▶ **Your task**
The entries below contain a line with "right eye: (566, 288)" and a line with "right front paw: (661, 485)". Retype exactly everything from the first down to the second, both included, and nothing else.

BEGIN Data to examine

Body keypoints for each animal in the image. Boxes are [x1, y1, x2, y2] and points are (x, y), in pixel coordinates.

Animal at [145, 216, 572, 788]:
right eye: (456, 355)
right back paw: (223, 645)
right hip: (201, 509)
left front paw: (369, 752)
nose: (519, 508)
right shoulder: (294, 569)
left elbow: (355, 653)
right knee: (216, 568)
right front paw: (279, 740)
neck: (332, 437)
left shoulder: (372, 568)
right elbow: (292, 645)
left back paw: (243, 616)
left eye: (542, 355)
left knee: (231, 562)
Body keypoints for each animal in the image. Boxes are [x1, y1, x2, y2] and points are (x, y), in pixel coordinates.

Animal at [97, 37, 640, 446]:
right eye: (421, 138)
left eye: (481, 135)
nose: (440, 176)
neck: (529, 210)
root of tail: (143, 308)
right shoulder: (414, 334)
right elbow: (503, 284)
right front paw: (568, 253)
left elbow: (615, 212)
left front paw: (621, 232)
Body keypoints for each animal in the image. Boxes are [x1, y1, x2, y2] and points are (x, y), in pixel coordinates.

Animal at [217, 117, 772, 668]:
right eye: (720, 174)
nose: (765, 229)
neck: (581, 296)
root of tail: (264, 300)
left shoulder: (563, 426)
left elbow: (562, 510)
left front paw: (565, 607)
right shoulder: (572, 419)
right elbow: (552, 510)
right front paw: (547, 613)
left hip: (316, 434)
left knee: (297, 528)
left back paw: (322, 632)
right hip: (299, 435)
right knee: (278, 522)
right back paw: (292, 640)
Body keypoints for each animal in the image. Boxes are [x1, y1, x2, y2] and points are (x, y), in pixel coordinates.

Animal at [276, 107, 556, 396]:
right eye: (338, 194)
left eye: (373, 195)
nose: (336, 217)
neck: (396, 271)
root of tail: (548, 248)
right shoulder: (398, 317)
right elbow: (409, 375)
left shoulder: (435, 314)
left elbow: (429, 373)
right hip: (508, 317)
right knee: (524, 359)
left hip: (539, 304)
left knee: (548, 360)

END Data to examine
BEGIN Data to examine

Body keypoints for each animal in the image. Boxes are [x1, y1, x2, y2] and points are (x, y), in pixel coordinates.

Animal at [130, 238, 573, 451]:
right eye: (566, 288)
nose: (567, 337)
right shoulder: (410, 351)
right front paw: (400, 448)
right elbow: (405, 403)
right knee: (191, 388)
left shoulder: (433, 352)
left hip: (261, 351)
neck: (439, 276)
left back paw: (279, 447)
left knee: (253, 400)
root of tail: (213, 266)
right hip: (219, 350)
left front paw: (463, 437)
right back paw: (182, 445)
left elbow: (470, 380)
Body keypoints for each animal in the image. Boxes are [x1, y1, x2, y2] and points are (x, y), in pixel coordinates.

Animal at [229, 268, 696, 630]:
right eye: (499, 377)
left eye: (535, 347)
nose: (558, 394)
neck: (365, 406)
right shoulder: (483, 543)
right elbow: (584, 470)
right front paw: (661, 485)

END Data to examine

▶ **Solution**
right eye: (566, 288)
nose: (567, 337)
right shoulder: (410, 351)
right front paw: (400, 448)
right elbow: (405, 403)
right knee: (191, 388)
left shoulder: (433, 352)
left hip: (261, 351)
neck: (439, 276)
left back paw: (279, 447)
left knee: (253, 400)
root of tail: (213, 266)
right hip: (219, 350)
left front paw: (463, 437)
right back paw: (182, 445)
left elbow: (470, 380)
Body keypoints for each animal in the image. Boxes are [x1, y1, x2, y2] and points are (x, y), in pixel coordinates.

Animal at [229, 268, 696, 630]:
right eye: (499, 377)
left eye: (535, 347)
nose: (558, 394)
neck: (365, 406)
right shoulder: (483, 543)
right elbow: (584, 470)
right front paw: (661, 485)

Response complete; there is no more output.